The overall aim of the deregulation of California’s electric utilities was to attempt to lower the prices of the electric bills of the consumers.
Following the deregulation of California’s electric utilities, the state of California started to experience serious power shortages in the summer of 2000. Power outages continued to sweep through parts of California in the months that followed. Then-Energy Secretary Spencer Abraham advised that the United States was face to face with the most serious power shortage since the 1970s.
The power crisis came to a point such that the Federal Energy Regulatory Commission is asking for refunds whenever prices rose above $273 per megawatt hour such as in January of 2001 and then later at $430 per megawatt hour in February of the same year.
The escalation of the prices of utility rates in California had been causing much argument. Much speculation and blame storming was generated by the reason behind this rise in utility prices. Much of the blame was put on the deregulation of the utility system.
Then California Governor Gray Davis told CNN that those who had pushed for the deregulation of energy distribution in 1996 “made a huge miscalculation”.
Although the deregulation remains a big factor, the reason behind California’s power crisis cannot be blamed solely on the deregulation. This can also be attributed to the fact that the state of California extends more electricity than it produces. During the deregulation in 1996, California’s two largest utility companies Pacific Gas and Electric (PG&E) and Southern California Edison were persuaded to sell their power plants. The two energy giants were to shift their focus on the distribution of gas and electricity to their customers. The plan was for them to buy power from the market and resell it to consumers. To address this crisis, the state of California had created a special committee that is tasked to investigate the cause of the power shortage.
Thomas Sowell said in his January 11, 2001, article in the Capitalism Magazine that “When prices are free to rise, that causes consumers to buy less and producers to produce more, eliminating the shortage. But when the price is artificially prevented from rising, the shortage is prevented from ending.”
The case of the California energy crisis is similar. The slight difference is that no limit was set with regard to how much the suppliers can charge utility companies. However, the utility companies cannot pass on the additional expenses to the consumer as there is a limit as up to how much they can charge for their services. This leaves the utility companies no choice but to limit the supply of power. To add fuel to the fire, so to speak, a restriction in supply causes demand to swell. When that happens, prices continue to rise. If left unresolved, this will become a vicious cycle.
Sowell further points out that this situation should have been solved by an employing a seemingly simple solution has been blown out of proportion by extreme politicking. To emphasize his point, Sowell mentions in his article that “the idea that the government can run businesses at lower costs flies in the face of worldwide evidence that whatever enterprise politicians and bureaucrats run has higher costs.”
In his article published in the New York Times, Paul Krugman states that the deregulation of the power industry is supposed to “deliver cheaper, cleaner power”. What had happened instead was that the state was plunged into a severe energy crisis that is said to be the result of market manipulation.

- **Study material**
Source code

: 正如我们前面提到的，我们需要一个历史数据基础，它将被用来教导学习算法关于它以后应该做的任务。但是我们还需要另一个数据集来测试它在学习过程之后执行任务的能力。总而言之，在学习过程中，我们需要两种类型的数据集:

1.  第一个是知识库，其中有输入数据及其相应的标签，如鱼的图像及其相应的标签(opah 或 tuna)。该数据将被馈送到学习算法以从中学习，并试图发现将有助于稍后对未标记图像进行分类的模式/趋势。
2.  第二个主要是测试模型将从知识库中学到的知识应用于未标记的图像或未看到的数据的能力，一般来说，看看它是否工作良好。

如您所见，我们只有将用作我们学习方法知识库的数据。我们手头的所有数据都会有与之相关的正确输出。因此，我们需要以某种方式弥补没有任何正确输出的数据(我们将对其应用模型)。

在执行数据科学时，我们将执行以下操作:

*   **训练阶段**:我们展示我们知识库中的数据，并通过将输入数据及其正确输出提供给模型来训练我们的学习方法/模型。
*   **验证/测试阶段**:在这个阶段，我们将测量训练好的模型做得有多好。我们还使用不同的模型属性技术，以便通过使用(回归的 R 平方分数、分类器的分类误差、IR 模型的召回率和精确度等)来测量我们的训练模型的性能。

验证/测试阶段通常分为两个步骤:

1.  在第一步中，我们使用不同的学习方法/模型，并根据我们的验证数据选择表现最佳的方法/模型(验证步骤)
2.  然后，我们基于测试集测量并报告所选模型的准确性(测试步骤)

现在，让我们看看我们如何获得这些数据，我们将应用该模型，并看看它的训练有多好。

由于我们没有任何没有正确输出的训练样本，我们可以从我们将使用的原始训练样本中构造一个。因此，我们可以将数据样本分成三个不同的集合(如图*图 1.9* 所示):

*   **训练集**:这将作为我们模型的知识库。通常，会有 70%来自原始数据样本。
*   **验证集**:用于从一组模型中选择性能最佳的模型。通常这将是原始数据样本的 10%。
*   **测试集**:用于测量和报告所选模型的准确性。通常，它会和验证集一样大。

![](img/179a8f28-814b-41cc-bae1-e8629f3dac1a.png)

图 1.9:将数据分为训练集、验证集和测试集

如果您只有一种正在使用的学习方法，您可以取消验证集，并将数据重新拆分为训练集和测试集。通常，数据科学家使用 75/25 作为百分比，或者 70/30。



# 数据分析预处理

- **Activity 1**
Name every person mentioned by name in the excerpt on California's power crisis.
- **Activity 2**
In the excerpt on California's power crisis, what price per megawatt hour is given for February 2001?
The items above are separate from the excerpt on California's power crisis.

- **Your solution 1**
Spencer Abraham, Gray Davis, Thomas Sowell, Paul Krugman

- **Your solution 2**
$430 per megawatt hour